If you’re a fan of Lean’s epics you’ve probably grabbed Kwai already, but this is the first time the UHD Lawrence has been made available on its own. (It was released in 2020 as part of the first Columbia Classics boxed set.) The steelbook graphics are pretty; the movies are glorious – one a film about a man who loses himself to a larger cause, another about a man who finds his true self in one. Both will be horrified by the person they become; only one gains that knowledge in time to save himself.

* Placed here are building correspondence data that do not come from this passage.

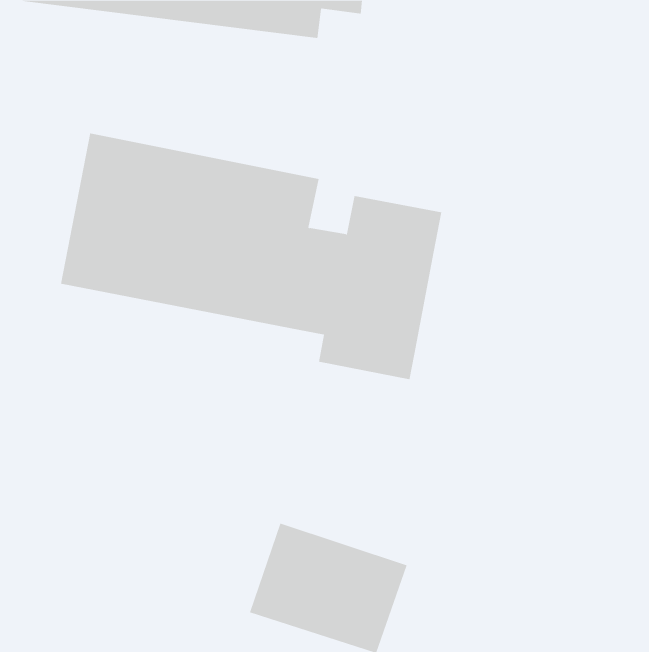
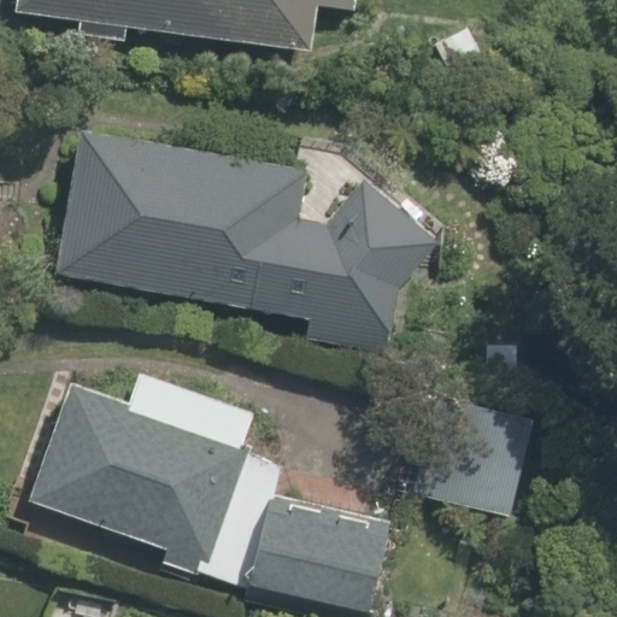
building: none -> [29,383,237,566]
building: none -> [425,388,528,512]

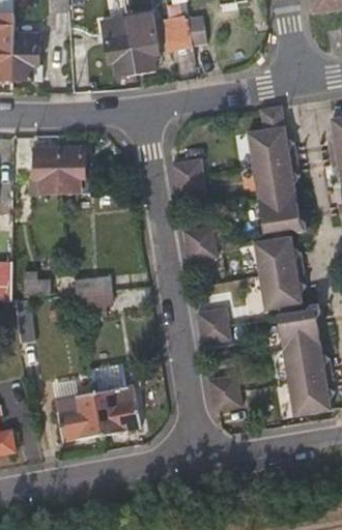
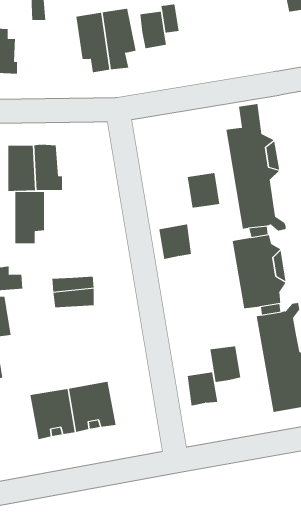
building: [171,157,204,193] -> [187,173,220,208]
building: none -> [15,191,45,244]
building: [199,307,230,344] -> [210,346,241,383]

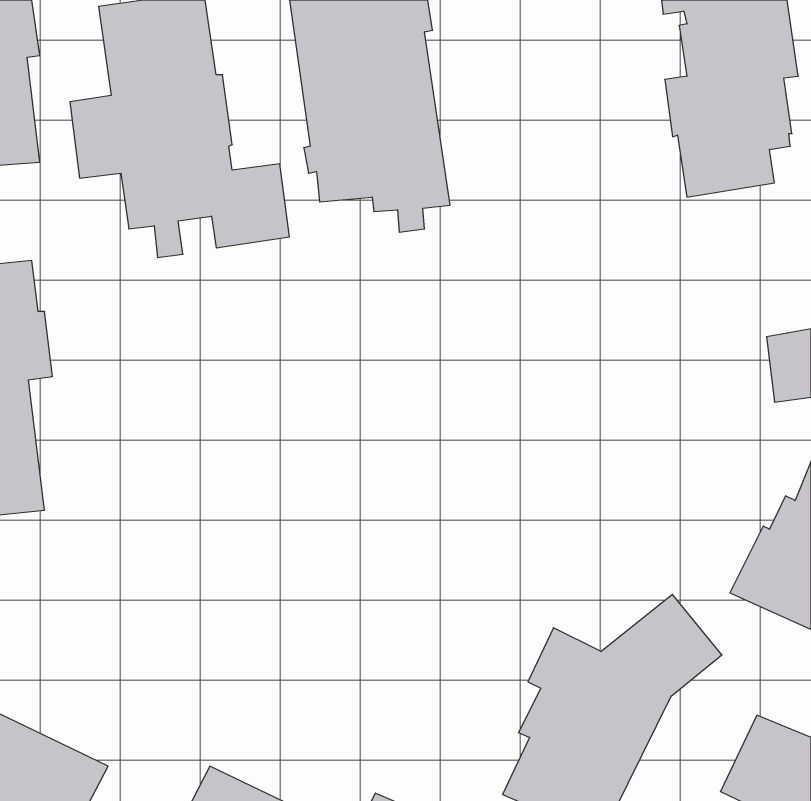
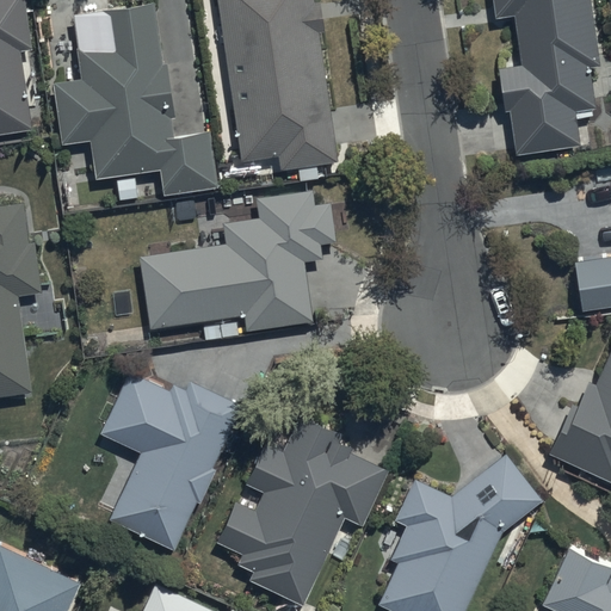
building: none -> [140,190,337,329]
building: none -> [103,372,242,550]
building: none -> [216,414,389,605]

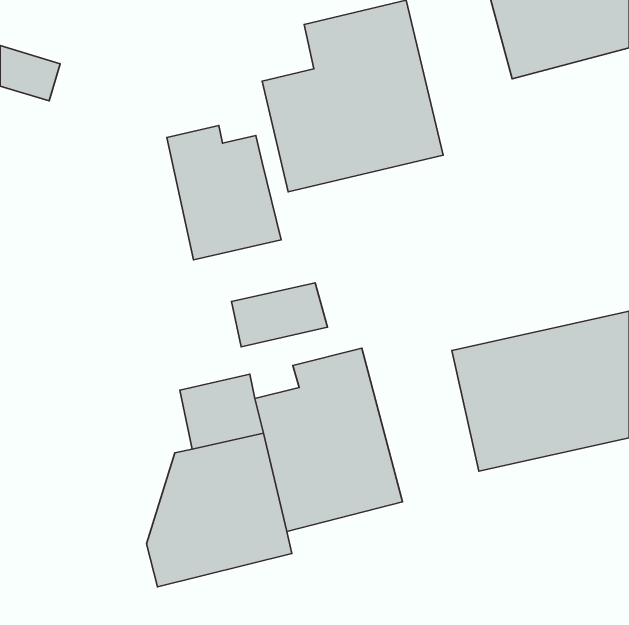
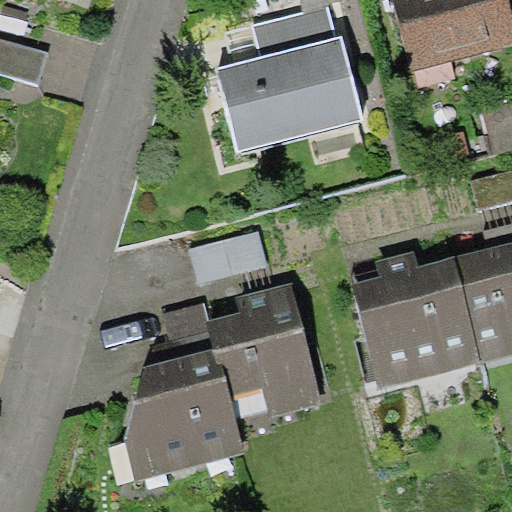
building: [167,125,281,260] -> none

Together they comprise six and a half of the most rapturous hours you’ll ever spend in front of a screen, with David Niven and Peter O’Toole carrying the themes of their respective stories along with their narrative weight as Lean gives us the space to simply watch them exist, wrestling with questions of duty and honor in worlds that ultimately care little for either, no matter how much time they spend talking about them.

Kwai and Lawrence have been lovingly restored over the decades, and their 4K editions are as close to pristine as we’re likely to get; Lawrence once again uses the 1989 70mm restoration by Robert Harris and James C. Katz as its master text, with HDR grading allowing for an even richer color palette and Dolby Atmos enabling a more sweeping soundtrack. Kwai, a slightly less polished production, is gritty and beautiful, its sweaty, humid landscape feeling just a little more punishing – and its location work that much more impressive.

All the extras from the earlier editions are included here, meaning Lawrence is still a four-disc set, with two UHD platters for the feature and two Blu-rays for the feature and its voluminous supplements. Kwai’s 4K platter is different from the 2017 edition; this edition adds Dolby Vision to the previous HDR grade, and includes the original mono soundtrack in DTS-HD Master Audio along with the 2017 Dolby Atmos mix. (The accompanying Blu-ray is the same, though, supplementing the film with a trove of pre-existing extras.) If you don’t already own the movie in 4K – or you’ve invested in a Dolby Vision display – you’re going to want to pick this one up. Lawrence,too. It doesn’t get any better than that.